De quoi expliquer le coût, parfois élevé, payé par le client d'un restaurant haut de gamme. "Forcément, parfois on pourrait dire que les prix sont chers. Mais c'est adapté au service et à la prestation que vous fournissez", justifie-t-il. Et de se faire plus explicite : "On pourrait dire que c'est cher, mais qu'est-ce qui est cher ? Vous avez mangé un menu à 12 balles, ça peut être très cher... selon ce qu'on a dans l'assiette". Celui qui anime également Cauchemar en cuisine en sait quelque chose.
"C'est une abberation"
Fervent défenseur de son corps de métier, Philippe Etchebest n'a de cesse de marteler qu'ouvrir un restaurant n'est pas une aventure dans laquelle on se lance sans préparation... au risque de se planter magistralement. "Vous pourriez, vous, demain ouvrir votre restaurant. Après deux jours et demi de formation, vous avez un permis d'exploitation. C'est une aberration pour moi. Ça devrait être mieux contrôlé, mieux régulé", s'agace-t-il.

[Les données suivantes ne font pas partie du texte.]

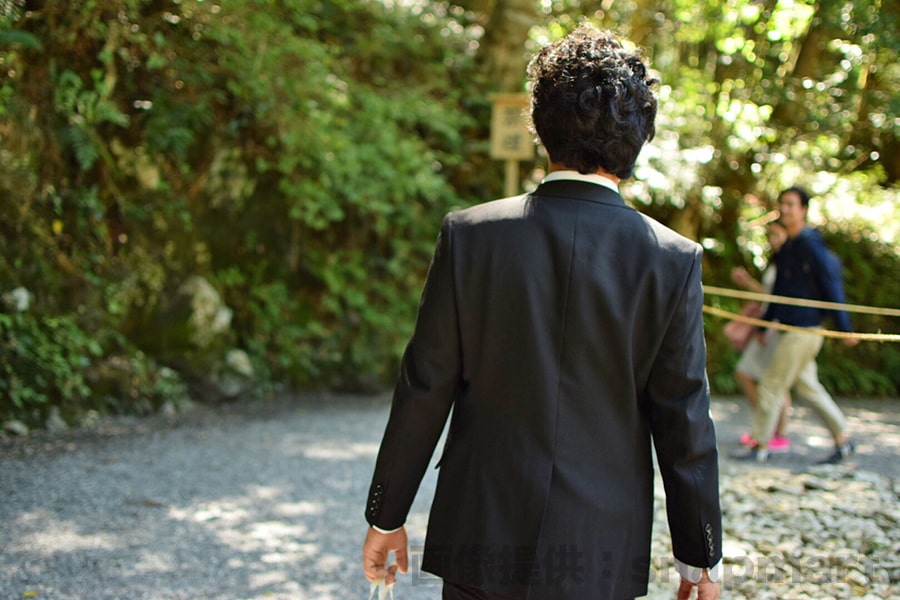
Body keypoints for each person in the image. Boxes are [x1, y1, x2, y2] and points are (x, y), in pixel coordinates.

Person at [362, 25, 721, 600]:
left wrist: (386, 516)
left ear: (541, 127)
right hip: (600, 548)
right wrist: (700, 560)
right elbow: (684, 420)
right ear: (640, 138)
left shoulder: (472, 236)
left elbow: (425, 385)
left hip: (481, 533)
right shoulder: (670, 259)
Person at [734, 186, 859, 464]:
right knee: (808, 388)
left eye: (792, 204)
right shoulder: (788, 247)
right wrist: (764, 326)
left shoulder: (808, 242)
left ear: (803, 210)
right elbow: (779, 291)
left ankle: (760, 445)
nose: (786, 209)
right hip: (792, 329)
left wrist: (844, 327)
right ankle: (844, 439)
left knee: (770, 384)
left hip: (803, 330)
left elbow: (830, 282)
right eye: (783, 204)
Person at [730, 219, 792, 451]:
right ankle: (767, 427)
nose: (774, 240)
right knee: (762, 377)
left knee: (774, 380)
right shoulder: (778, 261)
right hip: (768, 325)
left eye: (777, 235)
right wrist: (747, 282)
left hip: (776, 327)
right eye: (771, 236)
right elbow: (768, 294)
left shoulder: (790, 262)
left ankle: (775, 432)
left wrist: (766, 327)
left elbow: (781, 301)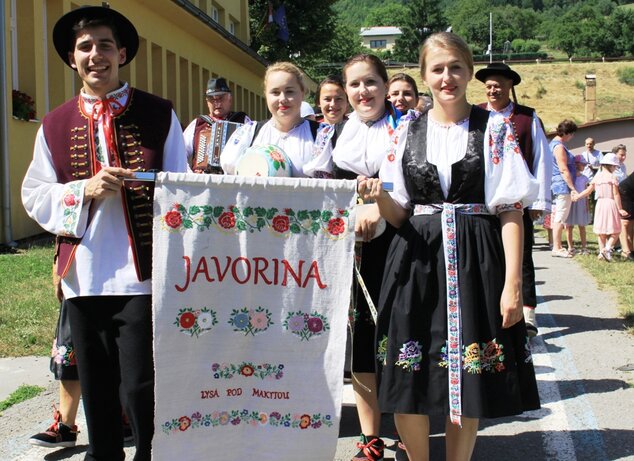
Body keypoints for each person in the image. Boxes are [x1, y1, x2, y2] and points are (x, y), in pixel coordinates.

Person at [358, 32, 540, 461]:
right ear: (424, 76)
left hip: (475, 260)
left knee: (466, 371)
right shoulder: (406, 130)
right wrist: (376, 197)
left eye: (456, 67)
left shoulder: (493, 128)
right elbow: (400, 212)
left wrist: (513, 283)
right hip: (414, 260)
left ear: (469, 72)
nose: (447, 77)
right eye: (437, 69)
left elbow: (510, 211)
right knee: (408, 375)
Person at [21, 6, 188, 460]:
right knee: (96, 384)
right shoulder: (54, 124)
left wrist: (147, 186)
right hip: (85, 274)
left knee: (140, 383)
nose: (96, 54)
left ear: (123, 53)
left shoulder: (158, 112)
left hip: (143, 273)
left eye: (105, 45)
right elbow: (35, 195)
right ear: (73, 59)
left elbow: (185, 187)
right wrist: (84, 191)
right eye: (85, 47)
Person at [322, 54, 401, 461]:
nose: (362, 91)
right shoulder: (337, 135)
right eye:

Car une fois de plus, la réalité est difficile et pour réussir, il s'agit de ne rien laisser au hasard, que ce soit en cuisine ou au niveau de la comptabilité. "On peut en vivre, bien sûr. Mais ça demande beaucoup de rigueur, beaucoup de suivi... C'est beaucoup d'implication et beaucoup de travail. Les gens parfois peuvent s'imaginer qu'il y a beaucoup d'argent parce qu'on parle du chiffre d'affaires. Mais à ce chiffre d'affaires, il faut enlever la partie coûts matière, la partie salariale, la partie frais fixes. Et en fait, à la fin, il reste 2%".Il s'agit donc de bien tout calculer avant.